1948-George MarshallCependant, le premier pays à recevoir cette aide est l'Angleterre (suivi ensuite par la France).

La loi qui vient d'être votée par les sénateurs américains prévoit le déblocage d'un budget de 5,3 milliards de dollars que les USA utiliseront pour acheter des produits américains et les envoyer en Europe.

Officiellement, le plan Marshall a pour but de redonner de la prospérité à ces pays afin de leur permettre de sauvegarder leur indépendance nationale...

Un autre des objectifs poursuivis est de s'assurer qu'ils se maintiendront dans le camp de la démocratie, alors même que la guerre froide prend de l'ampleur.

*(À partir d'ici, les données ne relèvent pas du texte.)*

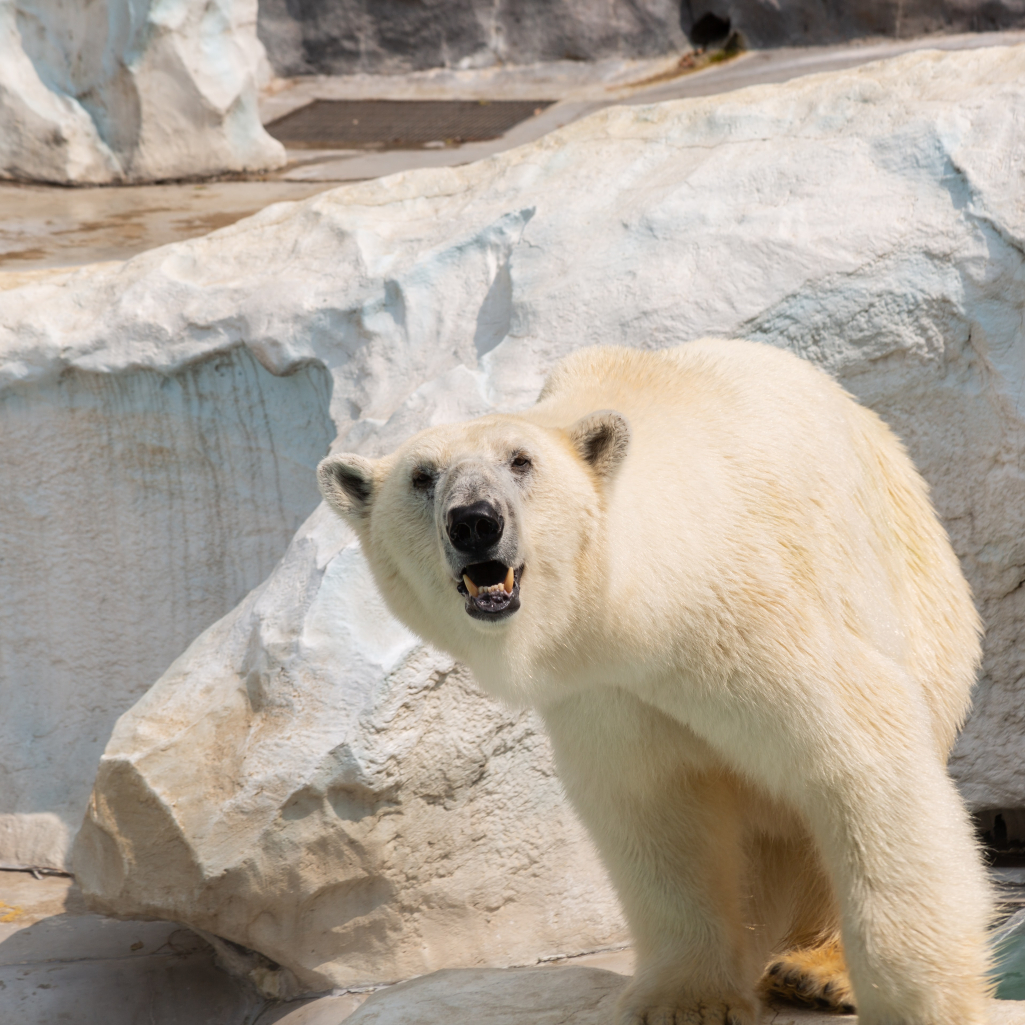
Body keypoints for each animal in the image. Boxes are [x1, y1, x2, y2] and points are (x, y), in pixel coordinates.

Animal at [317, 340, 992, 1020]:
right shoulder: (605, 692)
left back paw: (814, 970)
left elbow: (861, 751)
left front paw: (916, 1002)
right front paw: (685, 1000)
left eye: (520, 461)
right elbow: (654, 803)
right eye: (422, 476)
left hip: (922, 603)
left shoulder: (743, 617)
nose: (474, 521)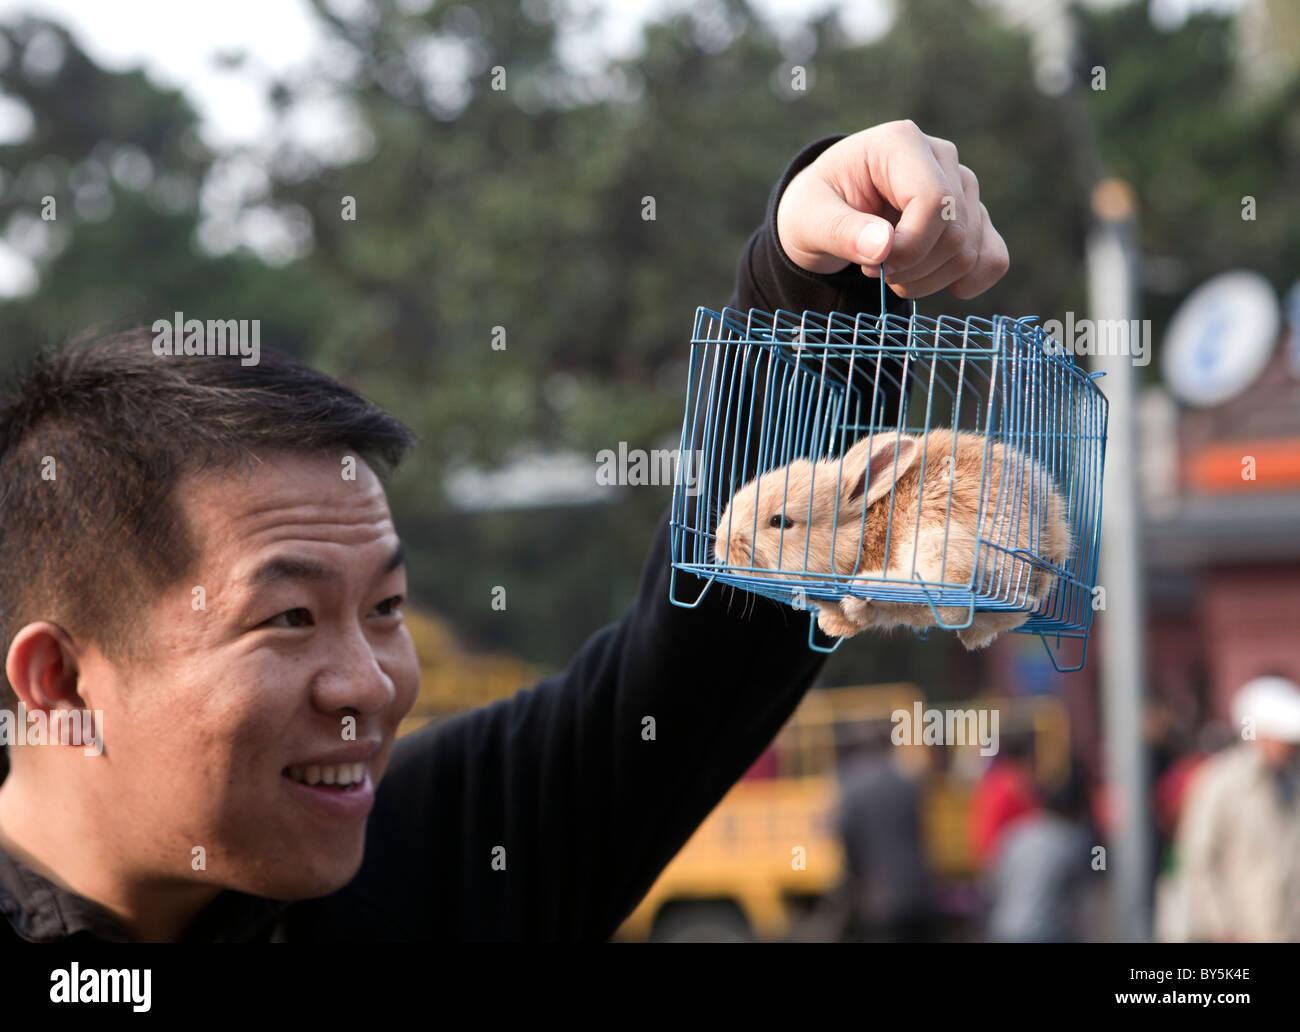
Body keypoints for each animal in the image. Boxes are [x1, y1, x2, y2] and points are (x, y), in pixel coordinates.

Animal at [713, 428, 1072, 650]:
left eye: (780, 522)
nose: (721, 543)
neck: (864, 529)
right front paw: (834, 624)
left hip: (938, 541)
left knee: (947, 598)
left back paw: (866, 589)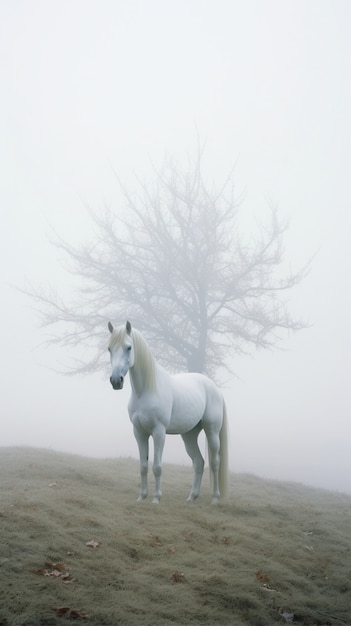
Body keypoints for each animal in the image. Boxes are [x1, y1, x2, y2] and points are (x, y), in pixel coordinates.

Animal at [108, 322, 230, 502]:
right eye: (109, 348)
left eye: (129, 347)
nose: (116, 381)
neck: (147, 390)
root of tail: (214, 388)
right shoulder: (139, 433)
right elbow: (143, 466)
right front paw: (141, 497)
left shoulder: (159, 432)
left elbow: (157, 467)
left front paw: (156, 498)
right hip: (189, 435)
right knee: (198, 462)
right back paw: (192, 497)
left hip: (212, 432)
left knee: (215, 462)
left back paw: (215, 498)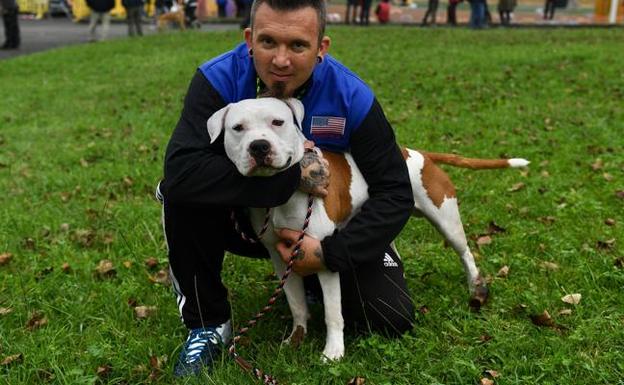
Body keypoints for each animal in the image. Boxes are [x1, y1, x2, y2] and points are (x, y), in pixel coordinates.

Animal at [207, 96, 528, 360]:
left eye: (278, 122)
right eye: (238, 128)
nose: (259, 146)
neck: (280, 195)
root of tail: (416, 153)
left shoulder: (320, 256)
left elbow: (333, 313)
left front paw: (333, 351)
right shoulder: (280, 256)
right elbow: (296, 303)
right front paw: (296, 339)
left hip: (446, 219)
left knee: (466, 253)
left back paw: (476, 287)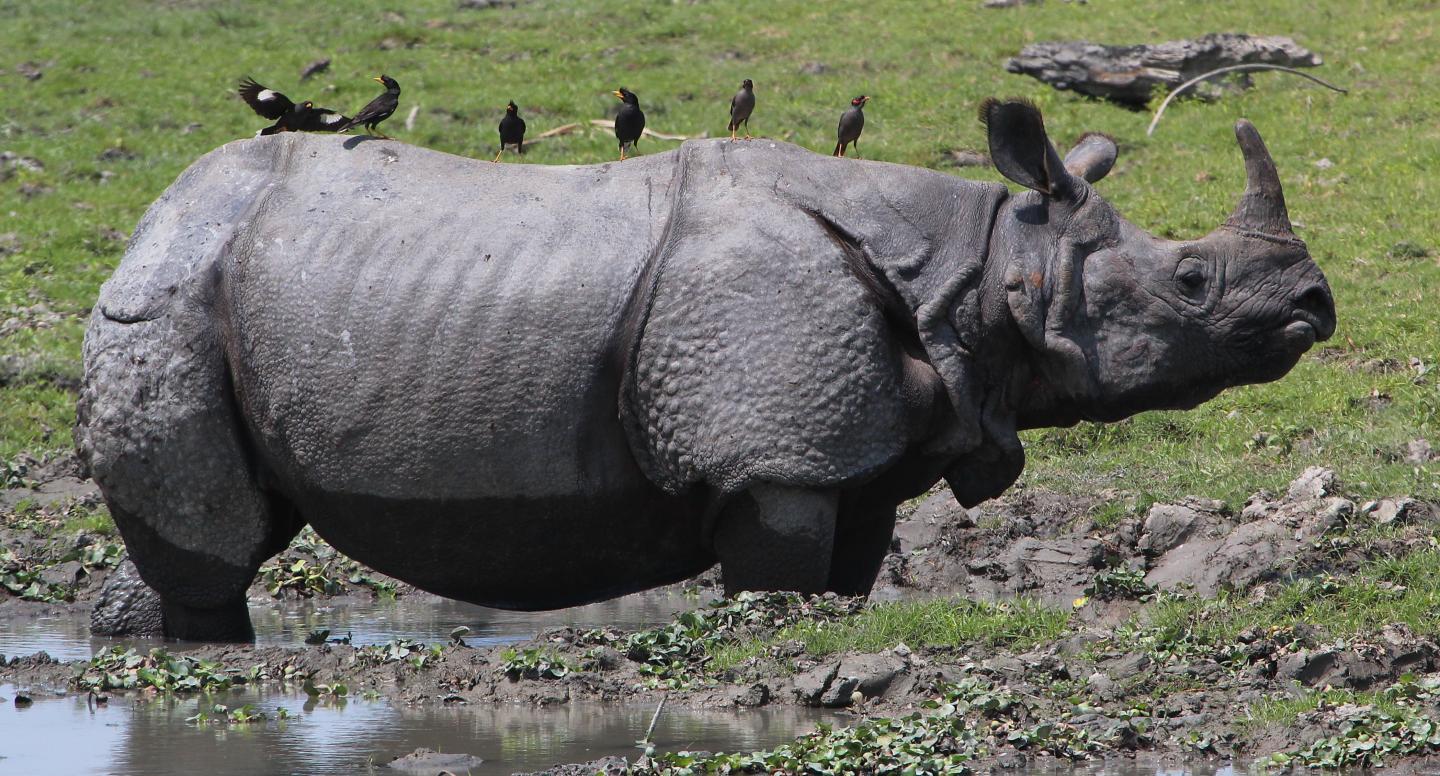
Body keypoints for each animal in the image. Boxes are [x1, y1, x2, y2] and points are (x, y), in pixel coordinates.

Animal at [77, 100, 1335, 640]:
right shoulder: (773, 451)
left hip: (222, 286)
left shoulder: (849, 457)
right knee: (214, 542)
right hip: (175, 301)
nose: (1314, 306)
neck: (979, 263)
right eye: (1190, 281)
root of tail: (151, 217)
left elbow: (842, 580)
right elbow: (774, 583)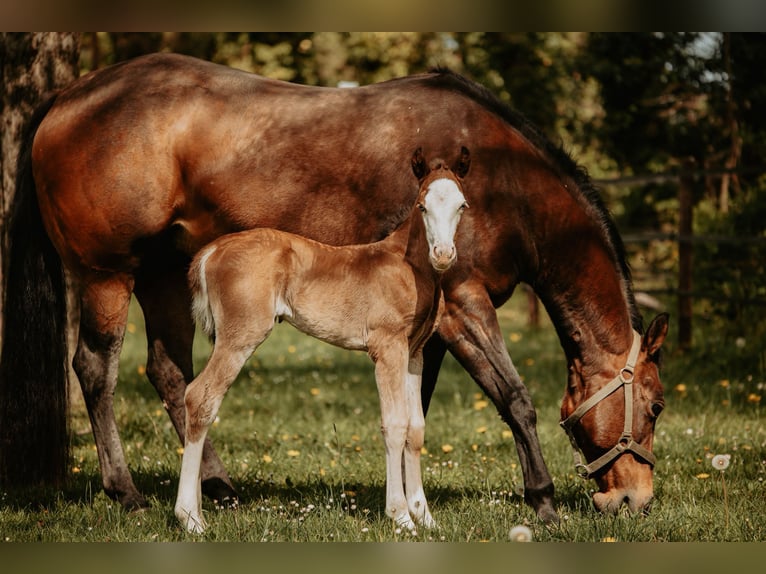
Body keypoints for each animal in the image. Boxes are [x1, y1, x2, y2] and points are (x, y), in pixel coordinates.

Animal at [175, 149, 469, 533]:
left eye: (462, 205)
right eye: (422, 205)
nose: (443, 254)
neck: (409, 266)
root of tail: (210, 252)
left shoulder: (414, 353)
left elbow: (415, 429)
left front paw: (426, 516)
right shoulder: (387, 348)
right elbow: (394, 425)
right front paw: (402, 516)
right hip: (240, 337)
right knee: (200, 397)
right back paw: (190, 518)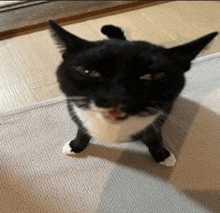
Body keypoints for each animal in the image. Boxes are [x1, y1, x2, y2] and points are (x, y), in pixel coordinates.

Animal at [49, 20, 217, 166]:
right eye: (88, 72)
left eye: (150, 76)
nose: (117, 96)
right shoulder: (75, 110)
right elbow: (82, 130)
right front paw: (76, 145)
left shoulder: (155, 121)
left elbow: (153, 137)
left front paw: (162, 155)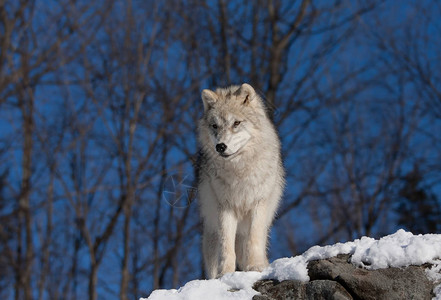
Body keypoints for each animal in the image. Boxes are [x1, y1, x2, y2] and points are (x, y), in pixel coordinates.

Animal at [197, 82, 286, 278]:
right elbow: (226, 247)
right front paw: (225, 274)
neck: (239, 170)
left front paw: (256, 267)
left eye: (236, 123)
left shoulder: (258, 204)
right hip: (211, 234)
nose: (220, 146)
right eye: (215, 126)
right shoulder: (225, 207)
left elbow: (254, 240)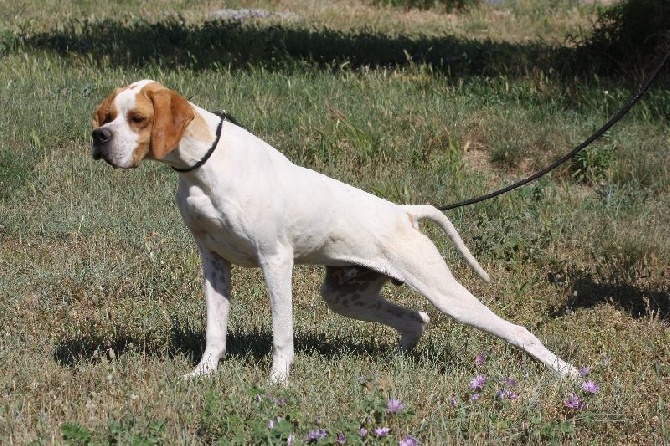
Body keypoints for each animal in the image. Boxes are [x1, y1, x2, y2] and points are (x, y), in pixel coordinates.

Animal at [92, 79, 580, 380]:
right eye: (105, 116)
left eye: (136, 118)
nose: (98, 138)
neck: (204, 168)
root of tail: (403, 212)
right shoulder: (214, 264)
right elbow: (215, 333)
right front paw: (202, 375)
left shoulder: (276, 261)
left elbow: (282, 335)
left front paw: (277, 383)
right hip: (344, 295)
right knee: (415, 319)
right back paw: (392, 361)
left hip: (446, 293)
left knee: (518, 331)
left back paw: (571, 376)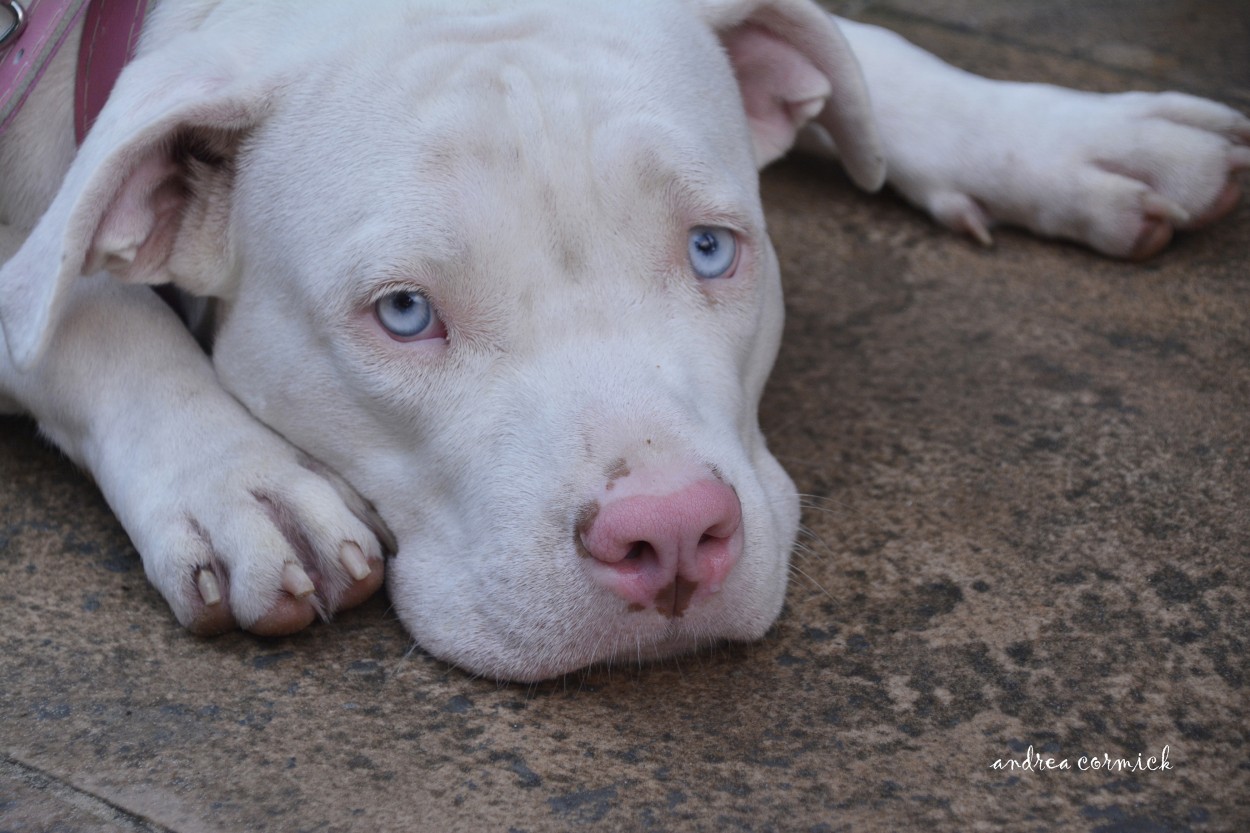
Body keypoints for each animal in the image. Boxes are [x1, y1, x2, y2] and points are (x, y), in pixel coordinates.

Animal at [2, 0, 1250, 675]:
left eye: (710, 249)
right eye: (403, 313)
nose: (672, 533)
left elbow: (861, 52)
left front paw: (1065, 137)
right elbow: (71, 305)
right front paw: (239, 481)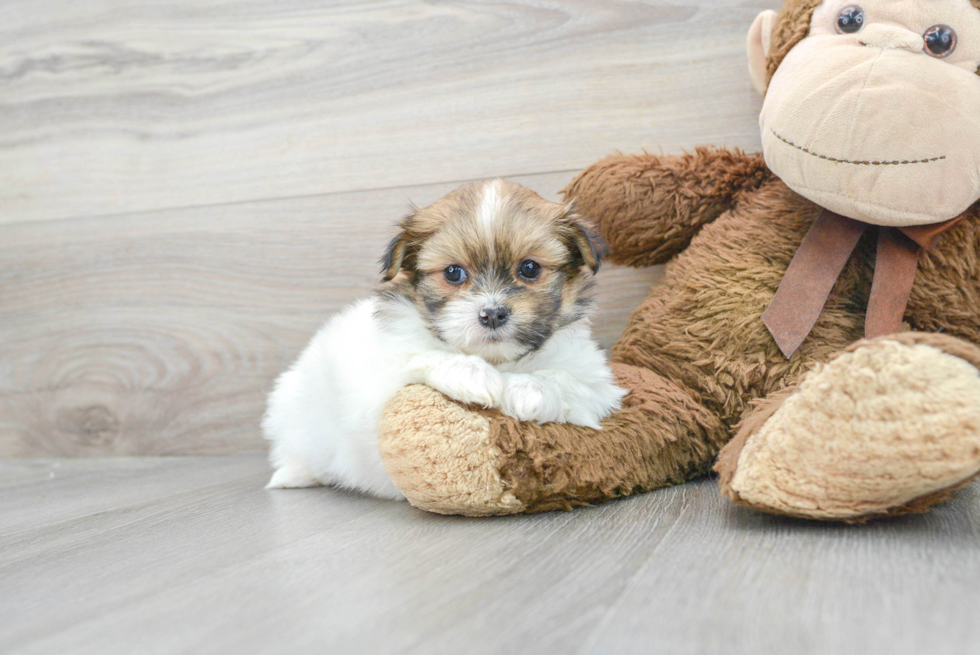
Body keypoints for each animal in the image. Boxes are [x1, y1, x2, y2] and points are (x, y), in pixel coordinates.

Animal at [262, 178, 628, 498]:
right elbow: (424, 355)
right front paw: (473, 374)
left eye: (530, 268)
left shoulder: (597, 385)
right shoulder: (378, 384)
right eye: (453, 272)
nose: (493, 313)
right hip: (294, 408)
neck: (500, 360)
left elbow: (567, 380)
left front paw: (528, 390)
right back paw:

Ici et là en Europe, des voix commencent toutefois à s'élèver pour dénoncer ce qui, sous couvert d'aide, leur apparaît avant tout comme une opération de propagande politique.

D'autres pointent du doigt ce qu'ils considèrent comme une sournoise entreprise de pénétration commerciale des USA en Europe. Face à ces embryons de polémiques potentiellement fâcheuses, le secrétaire d'état George C. Marshall a jugé utile d'entamer au plus vite un périple en Europe pour aller à la rencontre des différents chefs syndicalistes et, ainsi, de les convaincre de la bonne foi des Etats-Unis d'Amérique.